> **ESERCIZIO BREVE A**
Secondo il brano sul settore edilizio, quante nuove abitazioni sono state realizzate nel 2007?

Il secondo elemento è la caduta del settore immobiliare. Il «sesto ciclo edilizio», cominciato alla fine degli anni 90, è stato caratterizzato da un'espansione tumultuosa del settore residenziale. Il numero delle nuove abitazioni realizzate in un anno è passato dalle 159mila del 1999 alle 299mila del 2007, un picco che non si raggiungeva dal 1984. Il boom si è arrestato nel biennio 2007-2008, quando la caduta poteva sembrare fisiologica, con un 11% perso in due anni, ma ha avuto un'accelerazione drammatica nel 2009-2010, quando si è perso il 35% del mercato. In tutto se ne è andata quasi la metà del mercato delle nuove residenze: il numero delle nuove costruzioni completate è tornato a 190mila, scenderà a 159mila nel 2011. Si sono perse 140mila abitazioni l'anno. Mai crisi del settore edilizio fu più forte dal dopoguerra a oggi. I 250mila posti di lavoro persi, denunciati dall'Ance, diventeranno 290mila a fine 2011.

Il terzo elemento, quello più odioso, è il ritardo dei pagamenti da parte della pubblica amministrazione. Sono soprattutto Asl e comuni a ritardare i pagamenti, bloccati rispettivamente dai piani di rientro dei disavanzi sanitari e dai vincoli del patto di stabilità interno. Le imprese non accettano di licenziare o di portare i libri in tribunale per il mancato adempimento contrattuale da parte del settore pubblico. «Non si può far fallire le imprese per non far fallire lo Stato, bisogna ripristinare un rapporto di reciproca lealtà e legalità», dice l'Ance.
Si attende pioggia fitta a Roma, in sintonia con gli umori foschi delle imprese. «Costruire il futuro insieme», recita il cartello ufficiale della manifestazione. Difficile guardare avanti, però, con un orizzonte che riserva un restringimento di mercato del 20-25% nei prossimi anni senza che il governo fissi neanche un paletto per rendere il cammino meno doloroso. Politica industriale cercasi, sarebbe quanto mai necessaria, ma non arriverà neanche stavolta.

> **RECORD DA USARE**
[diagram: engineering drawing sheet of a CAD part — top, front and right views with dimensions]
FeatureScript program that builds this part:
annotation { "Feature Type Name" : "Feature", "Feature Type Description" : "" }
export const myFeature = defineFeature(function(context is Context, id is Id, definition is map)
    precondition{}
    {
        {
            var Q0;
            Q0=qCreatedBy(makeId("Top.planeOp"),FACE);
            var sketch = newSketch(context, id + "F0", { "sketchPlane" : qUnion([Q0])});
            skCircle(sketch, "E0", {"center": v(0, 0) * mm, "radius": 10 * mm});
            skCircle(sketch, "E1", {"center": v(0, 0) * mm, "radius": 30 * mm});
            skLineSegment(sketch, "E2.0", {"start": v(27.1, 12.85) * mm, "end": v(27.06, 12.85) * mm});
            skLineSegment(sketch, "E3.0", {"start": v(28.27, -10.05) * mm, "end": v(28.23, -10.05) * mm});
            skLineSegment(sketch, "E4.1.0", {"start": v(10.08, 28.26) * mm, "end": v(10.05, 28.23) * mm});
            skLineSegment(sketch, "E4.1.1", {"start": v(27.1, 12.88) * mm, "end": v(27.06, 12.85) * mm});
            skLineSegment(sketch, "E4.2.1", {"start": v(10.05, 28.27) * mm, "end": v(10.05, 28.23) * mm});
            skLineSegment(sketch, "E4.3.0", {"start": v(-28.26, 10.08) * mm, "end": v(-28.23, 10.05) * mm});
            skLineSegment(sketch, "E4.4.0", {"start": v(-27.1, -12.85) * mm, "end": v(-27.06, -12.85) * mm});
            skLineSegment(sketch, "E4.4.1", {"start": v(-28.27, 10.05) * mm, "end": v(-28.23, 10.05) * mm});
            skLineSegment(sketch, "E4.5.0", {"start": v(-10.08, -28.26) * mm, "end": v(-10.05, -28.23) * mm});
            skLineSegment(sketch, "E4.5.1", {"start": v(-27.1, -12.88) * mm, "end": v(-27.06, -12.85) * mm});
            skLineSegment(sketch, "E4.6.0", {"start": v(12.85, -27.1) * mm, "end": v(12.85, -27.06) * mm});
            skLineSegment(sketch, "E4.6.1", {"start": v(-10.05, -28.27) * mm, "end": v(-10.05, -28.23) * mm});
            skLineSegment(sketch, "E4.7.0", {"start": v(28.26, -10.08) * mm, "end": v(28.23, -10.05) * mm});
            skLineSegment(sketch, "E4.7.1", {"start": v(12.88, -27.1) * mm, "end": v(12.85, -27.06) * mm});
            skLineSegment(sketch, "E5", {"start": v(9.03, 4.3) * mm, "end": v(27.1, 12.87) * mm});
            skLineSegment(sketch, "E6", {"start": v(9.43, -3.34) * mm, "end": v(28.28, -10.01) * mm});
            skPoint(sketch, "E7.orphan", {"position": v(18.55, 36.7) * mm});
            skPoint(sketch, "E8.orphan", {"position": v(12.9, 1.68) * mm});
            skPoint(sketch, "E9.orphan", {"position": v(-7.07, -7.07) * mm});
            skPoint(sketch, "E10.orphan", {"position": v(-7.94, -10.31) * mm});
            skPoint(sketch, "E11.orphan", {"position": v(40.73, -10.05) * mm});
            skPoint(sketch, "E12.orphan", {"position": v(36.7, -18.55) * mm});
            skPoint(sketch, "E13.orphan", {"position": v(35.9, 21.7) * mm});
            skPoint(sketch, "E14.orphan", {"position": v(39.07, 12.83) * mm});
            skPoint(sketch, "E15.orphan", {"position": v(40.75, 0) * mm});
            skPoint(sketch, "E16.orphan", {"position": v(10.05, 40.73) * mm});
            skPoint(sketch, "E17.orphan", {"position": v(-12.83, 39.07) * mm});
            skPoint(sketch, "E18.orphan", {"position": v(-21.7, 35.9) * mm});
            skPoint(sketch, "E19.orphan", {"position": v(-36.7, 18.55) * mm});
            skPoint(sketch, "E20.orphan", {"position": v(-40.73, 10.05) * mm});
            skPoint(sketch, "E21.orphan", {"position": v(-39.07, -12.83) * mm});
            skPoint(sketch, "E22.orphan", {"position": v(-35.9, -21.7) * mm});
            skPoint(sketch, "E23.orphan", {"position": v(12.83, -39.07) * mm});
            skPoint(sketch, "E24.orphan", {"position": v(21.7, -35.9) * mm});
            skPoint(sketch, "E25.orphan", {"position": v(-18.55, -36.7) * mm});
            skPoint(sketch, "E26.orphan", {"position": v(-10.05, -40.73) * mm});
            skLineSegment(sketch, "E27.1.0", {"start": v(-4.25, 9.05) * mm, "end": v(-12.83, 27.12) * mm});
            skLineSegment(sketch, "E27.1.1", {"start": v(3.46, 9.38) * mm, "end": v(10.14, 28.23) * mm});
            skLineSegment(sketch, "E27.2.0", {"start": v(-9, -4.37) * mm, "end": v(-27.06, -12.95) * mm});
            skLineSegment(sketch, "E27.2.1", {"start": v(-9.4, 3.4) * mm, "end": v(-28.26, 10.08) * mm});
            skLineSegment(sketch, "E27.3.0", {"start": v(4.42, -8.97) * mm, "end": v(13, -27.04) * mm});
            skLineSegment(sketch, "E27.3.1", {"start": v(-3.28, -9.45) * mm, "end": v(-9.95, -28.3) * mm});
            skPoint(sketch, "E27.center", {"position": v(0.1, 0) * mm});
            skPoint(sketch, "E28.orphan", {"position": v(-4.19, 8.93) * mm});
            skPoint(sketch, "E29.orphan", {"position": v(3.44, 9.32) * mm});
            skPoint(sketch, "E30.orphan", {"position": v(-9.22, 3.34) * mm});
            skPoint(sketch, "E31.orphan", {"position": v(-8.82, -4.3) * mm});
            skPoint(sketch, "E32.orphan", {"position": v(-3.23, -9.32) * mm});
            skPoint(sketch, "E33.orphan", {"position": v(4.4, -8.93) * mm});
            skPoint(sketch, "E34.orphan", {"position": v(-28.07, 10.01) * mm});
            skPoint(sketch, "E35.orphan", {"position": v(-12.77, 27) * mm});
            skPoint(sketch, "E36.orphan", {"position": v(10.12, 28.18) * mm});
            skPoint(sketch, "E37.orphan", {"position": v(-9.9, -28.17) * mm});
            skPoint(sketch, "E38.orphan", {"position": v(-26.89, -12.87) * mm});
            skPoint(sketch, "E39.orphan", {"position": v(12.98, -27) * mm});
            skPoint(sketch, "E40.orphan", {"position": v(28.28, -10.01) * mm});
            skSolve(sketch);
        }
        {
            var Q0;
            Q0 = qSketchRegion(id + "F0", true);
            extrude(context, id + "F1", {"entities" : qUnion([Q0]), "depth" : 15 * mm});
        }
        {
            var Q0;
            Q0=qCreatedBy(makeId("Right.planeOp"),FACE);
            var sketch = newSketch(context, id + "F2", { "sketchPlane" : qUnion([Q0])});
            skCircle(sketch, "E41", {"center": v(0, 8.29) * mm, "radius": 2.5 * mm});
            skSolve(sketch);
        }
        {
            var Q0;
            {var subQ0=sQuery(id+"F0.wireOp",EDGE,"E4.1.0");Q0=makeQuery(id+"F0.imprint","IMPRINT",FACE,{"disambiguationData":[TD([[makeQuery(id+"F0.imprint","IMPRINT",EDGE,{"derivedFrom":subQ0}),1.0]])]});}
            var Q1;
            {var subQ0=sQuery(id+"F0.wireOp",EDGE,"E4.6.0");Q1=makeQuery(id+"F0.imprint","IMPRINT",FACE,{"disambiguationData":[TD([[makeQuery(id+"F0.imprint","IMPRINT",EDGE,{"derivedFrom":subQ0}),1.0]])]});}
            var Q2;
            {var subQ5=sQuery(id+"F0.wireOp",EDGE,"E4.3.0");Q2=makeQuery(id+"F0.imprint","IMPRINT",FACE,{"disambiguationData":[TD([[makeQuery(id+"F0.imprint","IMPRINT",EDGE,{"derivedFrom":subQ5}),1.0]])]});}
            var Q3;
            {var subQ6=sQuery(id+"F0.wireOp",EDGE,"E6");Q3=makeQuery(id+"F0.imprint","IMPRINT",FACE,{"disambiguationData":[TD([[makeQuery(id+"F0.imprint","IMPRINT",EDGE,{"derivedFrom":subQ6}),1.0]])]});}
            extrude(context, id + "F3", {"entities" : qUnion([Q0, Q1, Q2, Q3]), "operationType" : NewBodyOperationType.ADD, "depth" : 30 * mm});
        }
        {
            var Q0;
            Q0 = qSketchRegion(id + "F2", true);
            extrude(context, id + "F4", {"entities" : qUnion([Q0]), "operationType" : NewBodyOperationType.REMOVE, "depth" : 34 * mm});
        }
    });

> **ESERCIZIO BREVE B**
Per favore, inserisci in una tabella Markdown con le colonne Numero e Riga le righe dei record, dalla prima fino a quella che contiene "v(28.27, -10.05) *", entrambe incluse, escludendo le righe vuote.

> **RISULTATO A**
299mila.

> **RISULTATO B**
| Numero | Riga |
|---|---|
| 1 | [diagram: engineering drawing sheet of a CAD part — top, front and right views with dimensions] |
| 2 | FeatureScript program that builds this part: |
| 3 | annotation { "Feature Type Name" : "Feature", "Feature Type Description" : "" } |
| 4 | export const myFeature = defineFeature(function(context is Context, id is Id, definition is map) |
| 5 |     precondition{} |
| 6 |     { |
| 7 |         { |
| 8 |             var Q0; |
| 9 |             Q0=qCreatedBy(makeId("Top.planeOp"),FACE); |
| 10 |             var sketch = newSketch(context, id + "F0", { "sketchPlane" : qUnion([Q0])}); |
| 11 |             skCircle(sketch, "E0", {"center": v(0, 0) * mm, "radius": 10 * mm}); |
| 12 |             skCircle(sketch, "E1", {"center": v(0, 0) * mm, "radius": 30 * mm}); |
| 13 |             skLineSegment(sketch, "E2.0", {"start": v(27.1, 12.85) * mm, "end": v(27.06, 12.85) * mm}); |
| 14 |             skLineSegment(sketch, "E3.0", {"start": v(28.27, -10.05) * mm, "end": v(28.23, -10.05) * mm}); |